-- EXERCISE PROMPT --
Copy each of the lines below word for word, and leave out the pictures.

-- AVAILABLE RECORDS --
------------------------------------------------

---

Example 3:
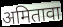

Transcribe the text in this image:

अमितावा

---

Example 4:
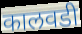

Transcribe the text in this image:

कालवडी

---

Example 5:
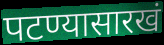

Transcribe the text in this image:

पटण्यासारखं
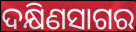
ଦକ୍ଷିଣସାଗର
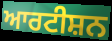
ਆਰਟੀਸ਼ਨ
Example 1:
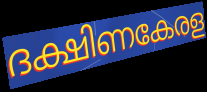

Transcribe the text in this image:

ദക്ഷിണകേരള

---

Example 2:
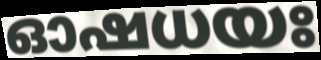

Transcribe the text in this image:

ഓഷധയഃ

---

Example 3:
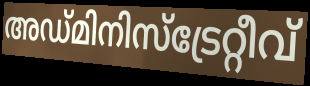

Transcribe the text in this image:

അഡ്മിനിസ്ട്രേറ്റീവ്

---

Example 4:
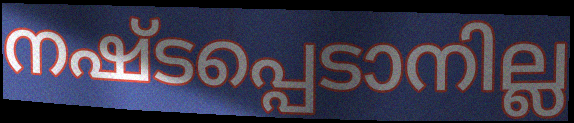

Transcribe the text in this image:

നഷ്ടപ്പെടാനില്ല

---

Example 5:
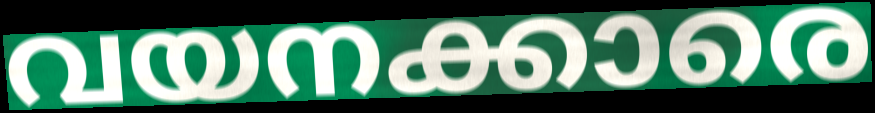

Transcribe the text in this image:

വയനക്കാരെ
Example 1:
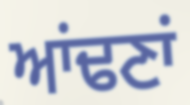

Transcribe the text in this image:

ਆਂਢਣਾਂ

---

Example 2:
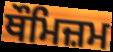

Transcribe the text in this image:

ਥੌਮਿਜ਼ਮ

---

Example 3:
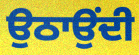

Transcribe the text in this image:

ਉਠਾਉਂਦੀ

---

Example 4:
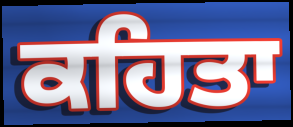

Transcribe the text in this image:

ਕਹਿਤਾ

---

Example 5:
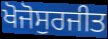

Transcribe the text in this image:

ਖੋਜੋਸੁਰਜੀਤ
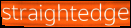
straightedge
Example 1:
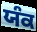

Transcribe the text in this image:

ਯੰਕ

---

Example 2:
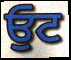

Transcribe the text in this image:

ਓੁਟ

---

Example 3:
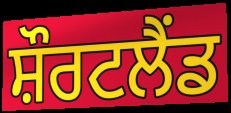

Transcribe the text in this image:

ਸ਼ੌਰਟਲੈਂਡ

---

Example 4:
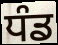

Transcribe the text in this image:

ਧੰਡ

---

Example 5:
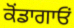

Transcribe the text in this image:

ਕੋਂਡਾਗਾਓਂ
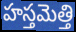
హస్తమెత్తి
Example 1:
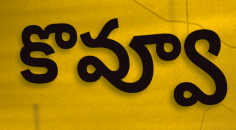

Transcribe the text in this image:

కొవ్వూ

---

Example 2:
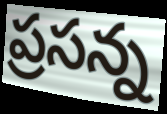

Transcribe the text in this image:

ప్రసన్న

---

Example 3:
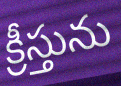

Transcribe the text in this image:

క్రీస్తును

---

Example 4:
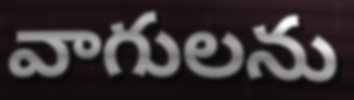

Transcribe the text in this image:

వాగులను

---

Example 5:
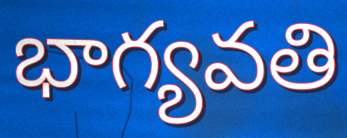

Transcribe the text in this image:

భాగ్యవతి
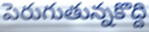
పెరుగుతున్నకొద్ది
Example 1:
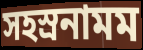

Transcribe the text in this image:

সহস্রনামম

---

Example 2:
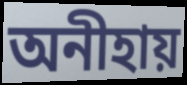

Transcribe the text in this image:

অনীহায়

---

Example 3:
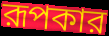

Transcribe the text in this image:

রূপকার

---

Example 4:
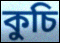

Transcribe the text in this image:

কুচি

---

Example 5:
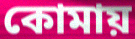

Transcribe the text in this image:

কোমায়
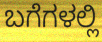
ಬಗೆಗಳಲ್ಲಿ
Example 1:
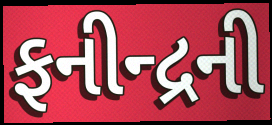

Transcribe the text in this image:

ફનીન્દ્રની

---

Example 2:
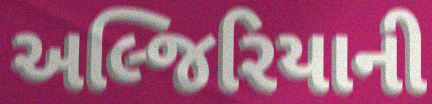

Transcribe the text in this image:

------------------------------------------------

-- THE COMPLETED TASK --
---

Example 3:

Transcribe the text in this image:

अमितावा

---

Example 4:

Transcribe the text in this image:

कालवडी

---

Example 5:

Transcribe the text in this image:

पटण्यासारखं
ଦକ୍ଷିଣସାଗର
ਆਰਟੀਸ਼ਨ
Example 1:

Transcribe the text in this image:

ദക്ഷിണകേരള

---

Example 2:

Transcribe the text in this image:

ഓഷധയഃ

---

Example 3:

Transcribe the text in this image:

അഡ്മിനിസ്ട്രേറ്റീവ്

---

Example 4:

Transcribe the text in this image:

നഷ്ടപ്പെടാനില്ല

---

Example 5:

Transcribe the text in this image:

വയനക്കാരെ
Example 1:

Transcribe the text in this image:

ਆਂਢਣਾਂ

---

Example 2:

Transcribe the text in this image:

ਥੌਮਿਜ਼ਮ

---

Example 3:

Transcribe the text in this image:

ਉਠਾਉਂਦੀ

---

Example 4:

Transcribe the text in this image:

ਕਹਿਤਾ

---

Example 5:

Transcribe the text in this image:

ਖੋਜੋਸੁਰਜੀਤ
straightedge
Example 1:

Transcribe the text in this image:

ਯੰਕ

---

Example 2:

Transcribe the text in this image:

ਓੁਟ

---

Example 3:

Transcribe the text in this image:

ਸ਼ੌਰਟਲੈਂਡ

---

Example 4:

Transcribe the text in this image:

ਧੰਡ

---

Example 5:

Transcribe the text in this image:

ਕੋਂਡਾਗਾਓਂ
హస్తమెత్తి
Example 1:

Transcribe the text in this image:

కొవ్వూ

---

Example 2:

Transcribe the text in this image:

ప్రసన్న

---

Example 3:

Transcribe the text in this image:

క్రీస్తును

---

Example 4:

Transcribe the text in this image:

వాగులను

---

Example 5:

Transcribe the text in this image:

భాగ్యవతి
పెరుగుతున్నకొద్ది
Example 1:

Transcribe the text in this image:

সহস্রনামম

---

Example 2:

Transcribe the text in this image:

অনীহায়

---

Example 3:

Transcribe the text in this image:

রূপকার

---

Example 4:

Transcribe the text in this image:

কুচি

---

Example 5:

Transcribe the text in this image:

কোমায়
ಬಗೆಗಳಲ್ಲಿ
Example 1:

Transcribe the text in this image:

ફનીન્દ્રની

---

Example 2:

Transcribe the text in this image:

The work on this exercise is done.